● **Source information**:
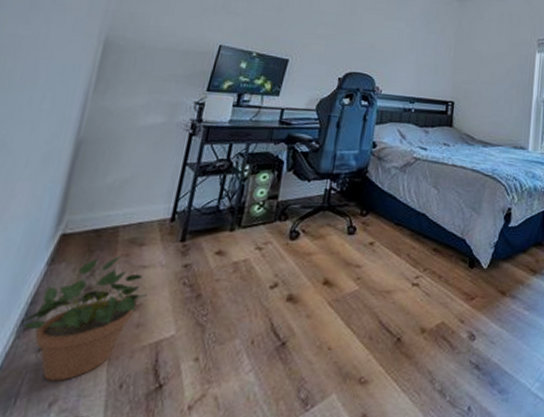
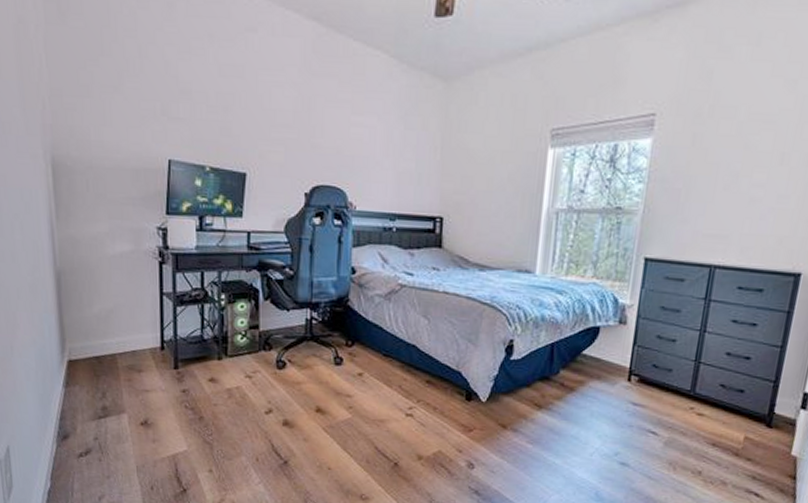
potted plant: present [19,255,147,381] -> none [57,380,155,482]

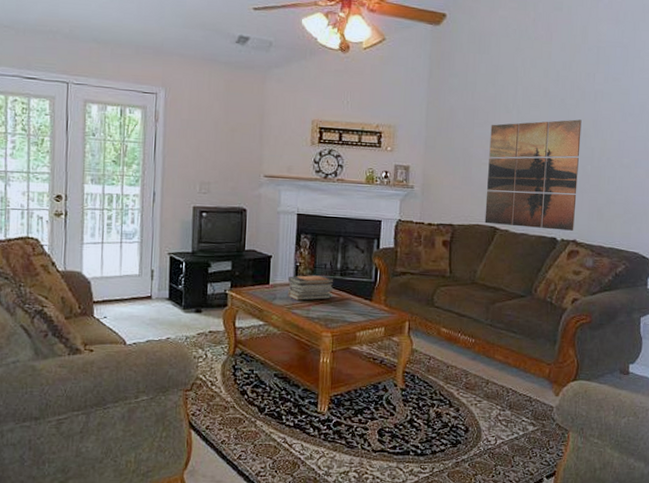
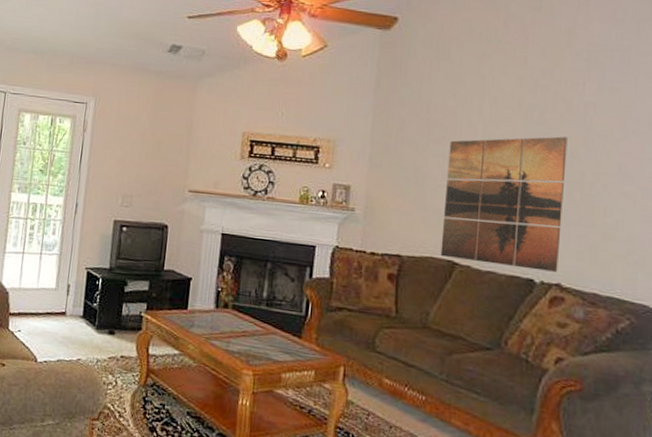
book stack: present [288,275,334,301] -> none [207,302,259,332]

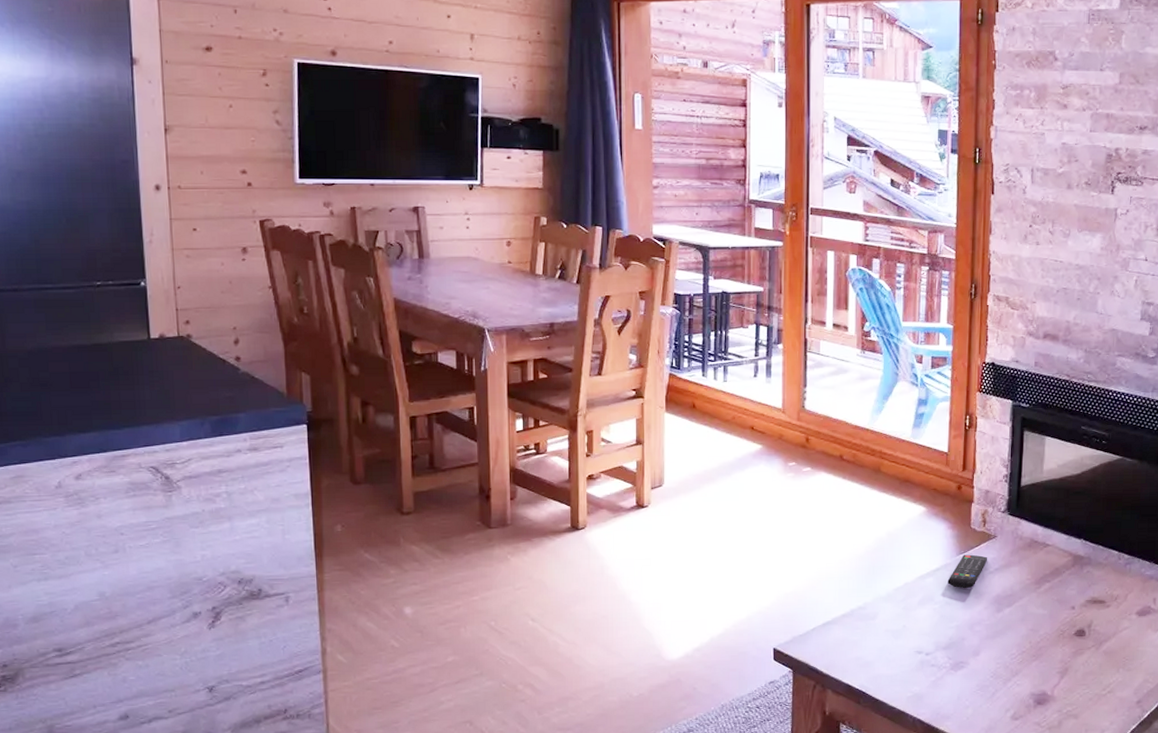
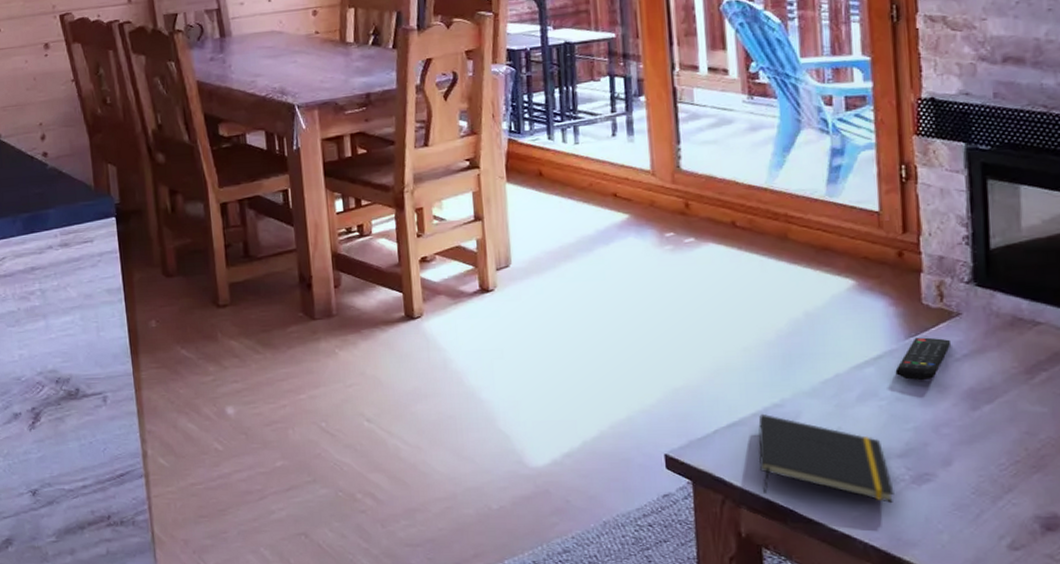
notepad: none [843,614,938,685] -> present [758,413,894,503]

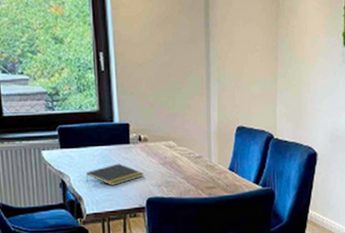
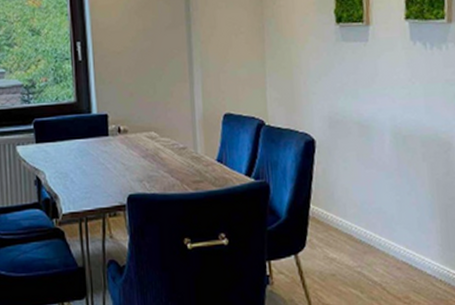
notepad: present [86,163,144,185] -> none [62,157,125,182]

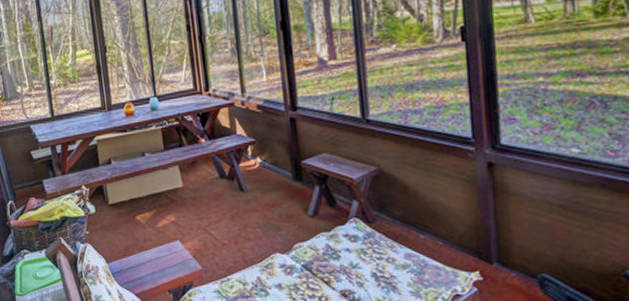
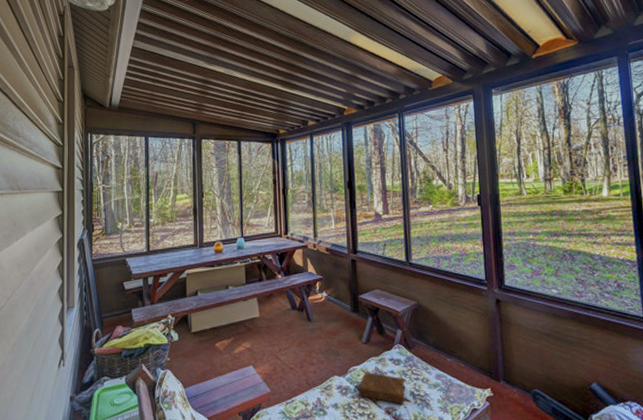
book: none [306,249,373,287] -> present [358,371,411,404]

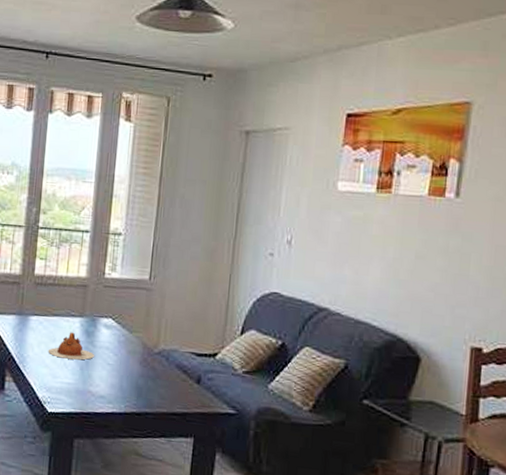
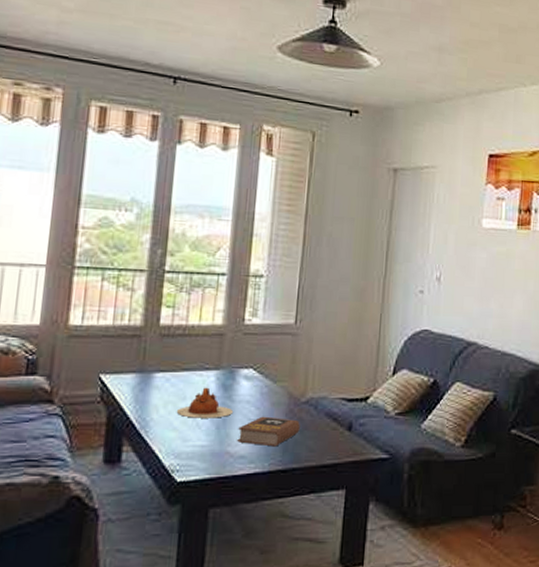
book: none [98,362,153,391] -> present [237,416,300,447]

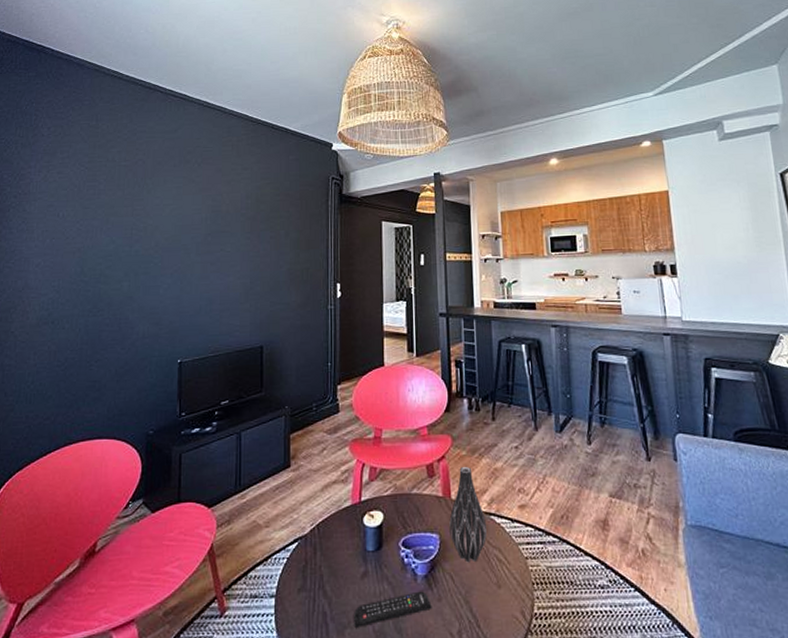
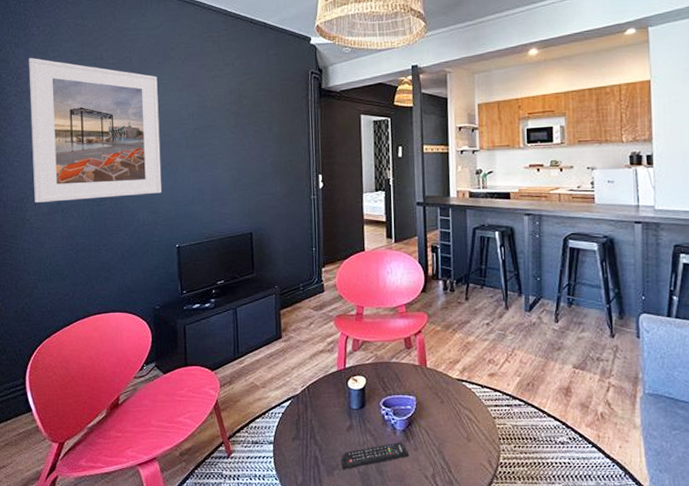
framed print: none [23,159,171,313] -> present [29,58,162,203]
vase: present [449,466,488,563] -> none [425,339,460,420]

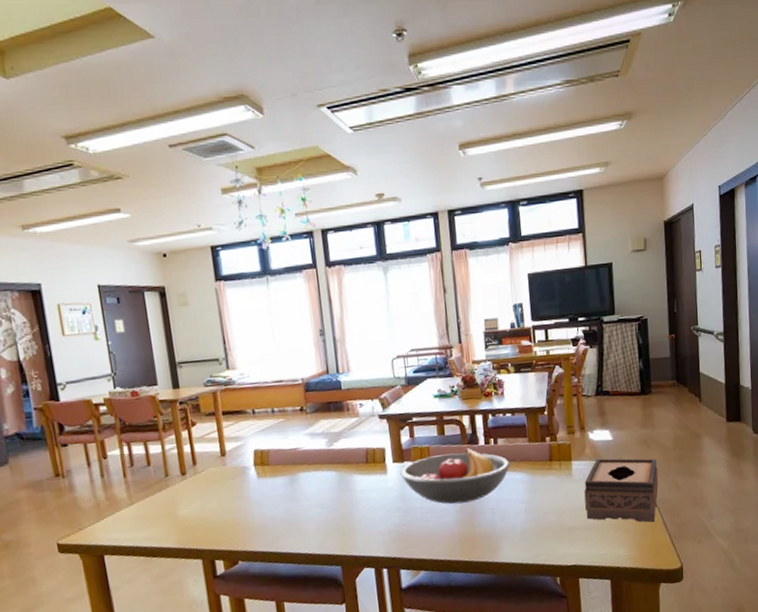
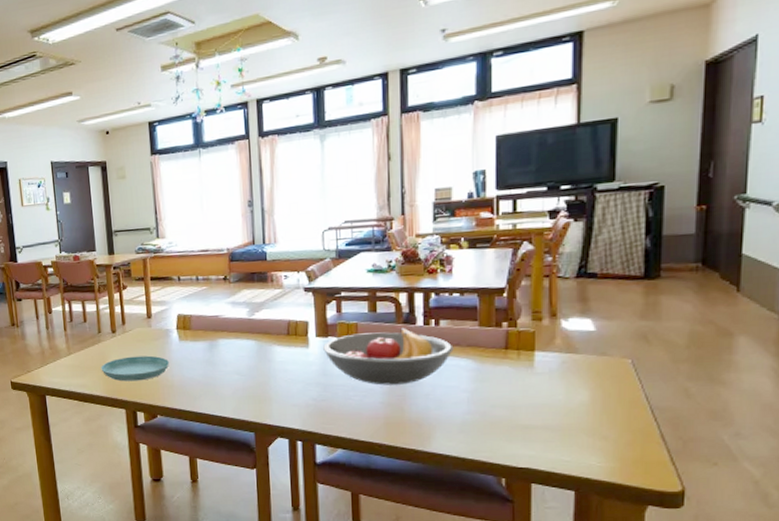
saucer: none [170,496,249,529] -> present [101,355,170,382]
tissue box: present [584,458,659,523] -> none [548,351,660,433]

● **About this task**:
Your task is to reproduce exactly the lines from the one with "framed print: none" to the end of the material, both included, with the pictures left out.

● **Solution for this exercise**:
framed print: none [23,159,171,313] -> present [29,58,162,203]
vase: present [449,466,488,563] -> none [425,339,460,420]

saucer: none [170,496,249,529] -> present [101,355,170,382]
tissue box: present [584,458,659,523] -> none [548,351,660,433]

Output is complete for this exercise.